Cannes 2026 has become a battlefield for the soul of the screen. While Rogen rants, the festival market is overflowing with AI projects. Startup Higgsfield AI reportedly spent $400,000 on compute costs alone to generate the 95-minute movie Hell Grind. The contrast is stark. On one side, you have the Rogen ovation and the "sincere and deep" connection of biological acting. On the other, you have Roco, a bloodied AI protagonist with a bandaged nose, staring out from a screen generated in just two weeks.
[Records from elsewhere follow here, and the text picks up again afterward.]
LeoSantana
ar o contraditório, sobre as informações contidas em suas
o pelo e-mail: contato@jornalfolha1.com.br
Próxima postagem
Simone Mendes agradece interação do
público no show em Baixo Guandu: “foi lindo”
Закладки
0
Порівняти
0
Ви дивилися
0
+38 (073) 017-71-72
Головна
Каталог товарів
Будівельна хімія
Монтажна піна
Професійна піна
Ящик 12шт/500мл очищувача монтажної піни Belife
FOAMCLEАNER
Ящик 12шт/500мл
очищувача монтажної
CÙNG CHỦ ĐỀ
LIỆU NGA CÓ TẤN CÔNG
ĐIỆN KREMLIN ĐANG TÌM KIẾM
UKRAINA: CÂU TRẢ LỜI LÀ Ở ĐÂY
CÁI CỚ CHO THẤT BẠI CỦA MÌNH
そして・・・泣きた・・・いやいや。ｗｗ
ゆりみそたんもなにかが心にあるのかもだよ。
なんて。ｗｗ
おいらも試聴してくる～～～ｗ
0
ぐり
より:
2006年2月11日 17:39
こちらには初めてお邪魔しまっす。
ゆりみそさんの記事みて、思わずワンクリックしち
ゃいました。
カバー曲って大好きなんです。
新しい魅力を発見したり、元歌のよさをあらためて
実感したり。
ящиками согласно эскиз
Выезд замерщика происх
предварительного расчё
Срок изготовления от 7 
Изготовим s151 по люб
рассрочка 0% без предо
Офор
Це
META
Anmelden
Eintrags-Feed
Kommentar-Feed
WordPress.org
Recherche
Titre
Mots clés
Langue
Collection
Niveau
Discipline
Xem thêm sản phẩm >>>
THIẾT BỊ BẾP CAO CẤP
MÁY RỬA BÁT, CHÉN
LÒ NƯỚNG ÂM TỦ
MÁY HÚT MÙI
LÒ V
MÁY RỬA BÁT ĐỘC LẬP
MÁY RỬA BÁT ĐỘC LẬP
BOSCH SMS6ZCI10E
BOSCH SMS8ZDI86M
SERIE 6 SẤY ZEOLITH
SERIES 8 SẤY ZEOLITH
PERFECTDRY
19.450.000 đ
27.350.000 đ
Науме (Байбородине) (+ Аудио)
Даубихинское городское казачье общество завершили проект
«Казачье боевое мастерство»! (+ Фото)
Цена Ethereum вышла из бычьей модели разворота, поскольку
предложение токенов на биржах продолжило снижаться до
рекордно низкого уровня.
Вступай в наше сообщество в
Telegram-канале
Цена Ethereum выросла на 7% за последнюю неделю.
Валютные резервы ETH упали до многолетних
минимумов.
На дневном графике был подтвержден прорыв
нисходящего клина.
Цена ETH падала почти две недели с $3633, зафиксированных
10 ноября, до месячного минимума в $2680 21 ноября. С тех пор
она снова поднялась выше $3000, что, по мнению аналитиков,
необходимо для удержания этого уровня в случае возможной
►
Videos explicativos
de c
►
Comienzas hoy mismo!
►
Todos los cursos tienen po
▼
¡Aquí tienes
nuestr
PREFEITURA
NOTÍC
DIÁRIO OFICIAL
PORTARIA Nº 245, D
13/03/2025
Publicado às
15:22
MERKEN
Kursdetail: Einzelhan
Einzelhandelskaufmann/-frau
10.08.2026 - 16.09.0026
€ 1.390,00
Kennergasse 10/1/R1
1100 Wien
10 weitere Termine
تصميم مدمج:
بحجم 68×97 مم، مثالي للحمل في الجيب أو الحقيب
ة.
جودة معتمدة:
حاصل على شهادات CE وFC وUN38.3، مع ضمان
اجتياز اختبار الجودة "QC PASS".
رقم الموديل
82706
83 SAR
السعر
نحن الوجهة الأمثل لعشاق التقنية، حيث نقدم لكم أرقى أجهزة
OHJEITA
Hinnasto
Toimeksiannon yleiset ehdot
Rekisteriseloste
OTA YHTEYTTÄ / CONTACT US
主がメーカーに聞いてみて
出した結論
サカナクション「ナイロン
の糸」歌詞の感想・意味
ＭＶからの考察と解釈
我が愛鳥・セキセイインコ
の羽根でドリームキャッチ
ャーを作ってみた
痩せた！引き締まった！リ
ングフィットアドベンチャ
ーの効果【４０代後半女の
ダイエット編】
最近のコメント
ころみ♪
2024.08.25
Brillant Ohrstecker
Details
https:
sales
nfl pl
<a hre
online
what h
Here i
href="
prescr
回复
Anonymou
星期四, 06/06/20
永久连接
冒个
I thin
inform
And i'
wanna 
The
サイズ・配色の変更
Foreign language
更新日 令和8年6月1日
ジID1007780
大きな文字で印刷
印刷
Demi Moore, a jury member this year, made headlines by urging filmmakers to find ways to "work with" the technology. She warned that fighting AI is a battle that Hollywood will lose. But Rogen isn't buying the surrender. He watched as Lauren Miller Rogen teared up during the premiere. The seven-minute clap was a reminder that for now, the elite still prefer their tears to be real. This paper’s reading of the red carpet is simple: the robots are at the gates, but the stars are still holding the microphone.